Since the end of the Cold War, global difference has been framed by a binary of Global North and Global South, but conceptualizing a Global East as a liminal space complicates and expands these categories toward more inclusive yet uncertain theorizing. The paper argues that the North–South binary erases the Global East, a liminal region excluded from both geopolitics of knowledge and broader notions of globality, and calls for a strategic essentialism to recover it for scholarship. The authors trace the global relations of IKEA’s bevelled drinking glass to illustrate how the Global East sits at the heart of global connections and why it must be rethought. The case study demonstrates that the Global East is central to global connections, underscoring the urgency of rethinking it.

Abstract

Carving up the world into Global North and Global South has become an established way of thinking about global difference since the end of the Cold War.
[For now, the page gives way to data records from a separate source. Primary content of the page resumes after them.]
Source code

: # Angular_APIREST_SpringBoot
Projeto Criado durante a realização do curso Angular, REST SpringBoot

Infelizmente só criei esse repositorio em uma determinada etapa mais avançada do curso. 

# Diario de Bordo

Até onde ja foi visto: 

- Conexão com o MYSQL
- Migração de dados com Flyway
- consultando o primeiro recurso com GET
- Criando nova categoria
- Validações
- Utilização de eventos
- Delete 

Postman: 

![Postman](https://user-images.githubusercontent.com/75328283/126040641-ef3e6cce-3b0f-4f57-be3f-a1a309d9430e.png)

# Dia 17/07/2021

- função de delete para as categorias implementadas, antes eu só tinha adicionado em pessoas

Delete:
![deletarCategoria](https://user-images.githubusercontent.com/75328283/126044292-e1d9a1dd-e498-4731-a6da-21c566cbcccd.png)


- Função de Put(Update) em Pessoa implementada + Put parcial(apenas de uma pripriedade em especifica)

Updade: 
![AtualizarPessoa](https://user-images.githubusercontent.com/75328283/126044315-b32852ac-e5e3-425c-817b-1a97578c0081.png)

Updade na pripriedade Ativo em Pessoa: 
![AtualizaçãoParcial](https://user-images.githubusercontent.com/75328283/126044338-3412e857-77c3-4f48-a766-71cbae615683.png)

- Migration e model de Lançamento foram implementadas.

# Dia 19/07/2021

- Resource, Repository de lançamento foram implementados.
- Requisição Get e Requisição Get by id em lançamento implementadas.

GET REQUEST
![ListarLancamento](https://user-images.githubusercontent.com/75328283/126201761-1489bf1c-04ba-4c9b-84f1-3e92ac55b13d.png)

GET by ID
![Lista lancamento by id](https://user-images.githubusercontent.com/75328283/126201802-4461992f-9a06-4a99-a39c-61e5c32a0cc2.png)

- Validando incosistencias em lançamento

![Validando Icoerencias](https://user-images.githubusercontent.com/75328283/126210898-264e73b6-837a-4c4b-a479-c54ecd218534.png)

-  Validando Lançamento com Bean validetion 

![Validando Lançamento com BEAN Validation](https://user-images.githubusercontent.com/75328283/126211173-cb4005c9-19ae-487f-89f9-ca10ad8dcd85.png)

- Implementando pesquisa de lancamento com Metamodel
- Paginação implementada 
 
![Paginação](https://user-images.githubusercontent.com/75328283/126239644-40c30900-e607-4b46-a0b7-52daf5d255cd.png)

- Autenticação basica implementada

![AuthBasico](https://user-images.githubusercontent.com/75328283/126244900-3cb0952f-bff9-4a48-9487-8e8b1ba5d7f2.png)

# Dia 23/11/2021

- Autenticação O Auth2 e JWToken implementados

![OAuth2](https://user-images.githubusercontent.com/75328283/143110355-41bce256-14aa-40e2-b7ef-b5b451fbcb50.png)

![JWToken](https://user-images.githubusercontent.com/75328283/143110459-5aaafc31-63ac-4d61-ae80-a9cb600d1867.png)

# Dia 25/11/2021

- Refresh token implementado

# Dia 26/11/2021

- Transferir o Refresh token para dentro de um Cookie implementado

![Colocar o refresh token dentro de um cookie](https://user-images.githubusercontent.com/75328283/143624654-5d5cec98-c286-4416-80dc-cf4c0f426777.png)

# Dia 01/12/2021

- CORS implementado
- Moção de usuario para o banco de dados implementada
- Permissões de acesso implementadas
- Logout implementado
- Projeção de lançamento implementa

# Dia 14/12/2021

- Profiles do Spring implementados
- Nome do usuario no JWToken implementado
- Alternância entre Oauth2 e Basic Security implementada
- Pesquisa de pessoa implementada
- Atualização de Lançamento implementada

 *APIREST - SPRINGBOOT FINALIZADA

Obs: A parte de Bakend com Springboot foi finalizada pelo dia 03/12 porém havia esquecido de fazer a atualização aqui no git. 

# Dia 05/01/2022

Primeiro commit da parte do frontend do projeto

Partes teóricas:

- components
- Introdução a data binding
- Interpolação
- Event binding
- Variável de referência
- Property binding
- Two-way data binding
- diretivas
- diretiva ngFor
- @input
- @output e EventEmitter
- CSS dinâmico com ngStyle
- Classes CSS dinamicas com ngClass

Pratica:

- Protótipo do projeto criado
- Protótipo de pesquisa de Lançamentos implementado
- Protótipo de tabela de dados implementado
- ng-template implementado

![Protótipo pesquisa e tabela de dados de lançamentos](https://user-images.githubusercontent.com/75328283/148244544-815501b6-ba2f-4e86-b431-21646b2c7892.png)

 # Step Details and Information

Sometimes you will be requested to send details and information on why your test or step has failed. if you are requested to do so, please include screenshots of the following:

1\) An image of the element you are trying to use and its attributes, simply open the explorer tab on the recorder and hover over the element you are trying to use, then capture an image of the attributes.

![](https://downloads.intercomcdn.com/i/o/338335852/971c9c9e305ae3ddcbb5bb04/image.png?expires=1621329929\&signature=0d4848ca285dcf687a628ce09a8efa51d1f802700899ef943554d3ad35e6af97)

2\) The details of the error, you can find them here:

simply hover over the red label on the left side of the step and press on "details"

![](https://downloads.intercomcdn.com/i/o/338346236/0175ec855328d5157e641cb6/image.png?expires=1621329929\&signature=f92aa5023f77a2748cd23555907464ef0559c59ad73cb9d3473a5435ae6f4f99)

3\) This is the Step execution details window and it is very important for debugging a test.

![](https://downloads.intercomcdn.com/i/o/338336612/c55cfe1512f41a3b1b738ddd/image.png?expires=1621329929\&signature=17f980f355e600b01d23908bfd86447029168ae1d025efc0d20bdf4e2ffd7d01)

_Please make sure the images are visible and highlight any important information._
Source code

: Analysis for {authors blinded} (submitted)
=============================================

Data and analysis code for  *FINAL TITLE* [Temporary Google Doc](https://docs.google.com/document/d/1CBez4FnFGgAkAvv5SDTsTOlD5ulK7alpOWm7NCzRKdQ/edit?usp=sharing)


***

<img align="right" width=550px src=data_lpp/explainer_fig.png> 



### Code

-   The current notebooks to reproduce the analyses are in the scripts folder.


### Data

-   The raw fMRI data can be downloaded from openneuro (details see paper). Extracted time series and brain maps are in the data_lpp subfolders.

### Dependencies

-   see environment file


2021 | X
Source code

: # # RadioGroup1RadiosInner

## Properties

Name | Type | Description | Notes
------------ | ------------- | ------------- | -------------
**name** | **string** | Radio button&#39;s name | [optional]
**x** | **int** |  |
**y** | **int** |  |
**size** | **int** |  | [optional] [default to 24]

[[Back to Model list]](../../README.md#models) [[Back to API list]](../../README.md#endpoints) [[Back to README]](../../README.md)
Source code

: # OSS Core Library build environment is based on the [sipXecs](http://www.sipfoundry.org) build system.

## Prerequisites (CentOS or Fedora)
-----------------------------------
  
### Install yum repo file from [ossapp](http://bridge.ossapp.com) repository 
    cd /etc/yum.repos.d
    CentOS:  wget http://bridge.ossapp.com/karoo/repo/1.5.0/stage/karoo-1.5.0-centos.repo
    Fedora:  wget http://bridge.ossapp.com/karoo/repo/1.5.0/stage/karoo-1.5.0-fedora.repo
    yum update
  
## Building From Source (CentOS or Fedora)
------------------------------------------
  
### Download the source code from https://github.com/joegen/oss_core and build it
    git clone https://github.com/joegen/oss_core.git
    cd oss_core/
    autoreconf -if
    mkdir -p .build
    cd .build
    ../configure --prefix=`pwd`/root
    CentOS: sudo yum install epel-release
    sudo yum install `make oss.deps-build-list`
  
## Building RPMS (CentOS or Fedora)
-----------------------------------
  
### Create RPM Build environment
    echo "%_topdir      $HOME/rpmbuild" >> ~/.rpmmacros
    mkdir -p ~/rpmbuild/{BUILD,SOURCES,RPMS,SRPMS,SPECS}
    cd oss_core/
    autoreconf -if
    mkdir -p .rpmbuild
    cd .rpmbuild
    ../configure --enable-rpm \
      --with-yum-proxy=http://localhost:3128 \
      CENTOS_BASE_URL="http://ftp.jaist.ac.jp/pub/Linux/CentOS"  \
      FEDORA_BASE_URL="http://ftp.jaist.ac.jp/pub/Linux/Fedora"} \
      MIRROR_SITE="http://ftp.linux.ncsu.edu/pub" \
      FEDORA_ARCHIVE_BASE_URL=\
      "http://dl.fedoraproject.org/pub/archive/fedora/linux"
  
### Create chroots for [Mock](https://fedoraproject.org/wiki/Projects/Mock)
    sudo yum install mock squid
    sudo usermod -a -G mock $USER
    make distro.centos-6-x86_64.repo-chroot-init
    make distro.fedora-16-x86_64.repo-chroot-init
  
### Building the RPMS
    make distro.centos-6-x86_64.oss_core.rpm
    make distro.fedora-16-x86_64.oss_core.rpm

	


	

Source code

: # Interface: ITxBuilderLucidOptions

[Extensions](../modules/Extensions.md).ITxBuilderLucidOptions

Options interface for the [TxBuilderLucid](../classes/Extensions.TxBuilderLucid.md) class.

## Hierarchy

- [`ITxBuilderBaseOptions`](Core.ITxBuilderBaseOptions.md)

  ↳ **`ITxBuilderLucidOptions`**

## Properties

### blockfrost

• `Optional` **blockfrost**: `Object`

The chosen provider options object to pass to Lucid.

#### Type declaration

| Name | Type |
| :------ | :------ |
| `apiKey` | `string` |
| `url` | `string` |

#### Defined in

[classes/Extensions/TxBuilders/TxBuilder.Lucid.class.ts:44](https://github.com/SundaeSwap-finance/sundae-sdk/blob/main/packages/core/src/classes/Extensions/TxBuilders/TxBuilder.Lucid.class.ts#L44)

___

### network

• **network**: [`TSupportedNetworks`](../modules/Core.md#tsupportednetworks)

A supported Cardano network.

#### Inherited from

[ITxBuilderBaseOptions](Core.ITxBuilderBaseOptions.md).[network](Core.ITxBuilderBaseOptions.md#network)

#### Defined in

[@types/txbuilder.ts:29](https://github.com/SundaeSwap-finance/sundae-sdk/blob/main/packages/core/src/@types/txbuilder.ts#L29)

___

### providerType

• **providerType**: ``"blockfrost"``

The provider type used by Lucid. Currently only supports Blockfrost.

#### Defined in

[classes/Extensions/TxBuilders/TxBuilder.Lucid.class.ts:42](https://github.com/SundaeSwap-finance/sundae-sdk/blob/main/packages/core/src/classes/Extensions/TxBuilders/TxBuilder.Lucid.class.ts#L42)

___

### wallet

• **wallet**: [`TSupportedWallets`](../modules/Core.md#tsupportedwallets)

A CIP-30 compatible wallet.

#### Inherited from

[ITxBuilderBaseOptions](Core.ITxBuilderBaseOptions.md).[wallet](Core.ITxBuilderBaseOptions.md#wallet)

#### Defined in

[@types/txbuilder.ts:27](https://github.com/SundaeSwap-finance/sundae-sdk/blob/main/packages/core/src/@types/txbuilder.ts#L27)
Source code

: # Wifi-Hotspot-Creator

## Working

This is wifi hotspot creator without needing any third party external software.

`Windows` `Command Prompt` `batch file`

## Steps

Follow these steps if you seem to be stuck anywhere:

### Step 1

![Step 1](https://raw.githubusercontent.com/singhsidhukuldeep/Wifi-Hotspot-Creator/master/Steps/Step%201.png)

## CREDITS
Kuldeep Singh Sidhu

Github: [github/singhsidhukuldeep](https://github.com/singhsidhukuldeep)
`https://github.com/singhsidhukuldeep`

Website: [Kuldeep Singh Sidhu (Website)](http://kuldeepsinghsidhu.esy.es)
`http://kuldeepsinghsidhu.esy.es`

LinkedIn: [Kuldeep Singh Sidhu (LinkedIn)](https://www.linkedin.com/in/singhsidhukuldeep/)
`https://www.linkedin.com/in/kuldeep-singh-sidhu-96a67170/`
This binary, however, erases what this paper calls the Global East - those countries and societies that occupy an interstitial position between North and South. This paper problematises the geopolitics of knowledge that has resulted in the exclusion of the Global East, not just from the Global North and South, but from notions of globality in general. It argues that we need to adopt a strategic essentialism to recover the Global East for scholarship. To that end, it traces the global relations of IKEA's bevelled drinking glass to demonstrate the urgency of rethinking the Global East at the heart of global connections, rather than separate from them. Thinking of such a Global East as a liminal space complicates the notions of North and South towards more inclusive but also more uncertain theorising.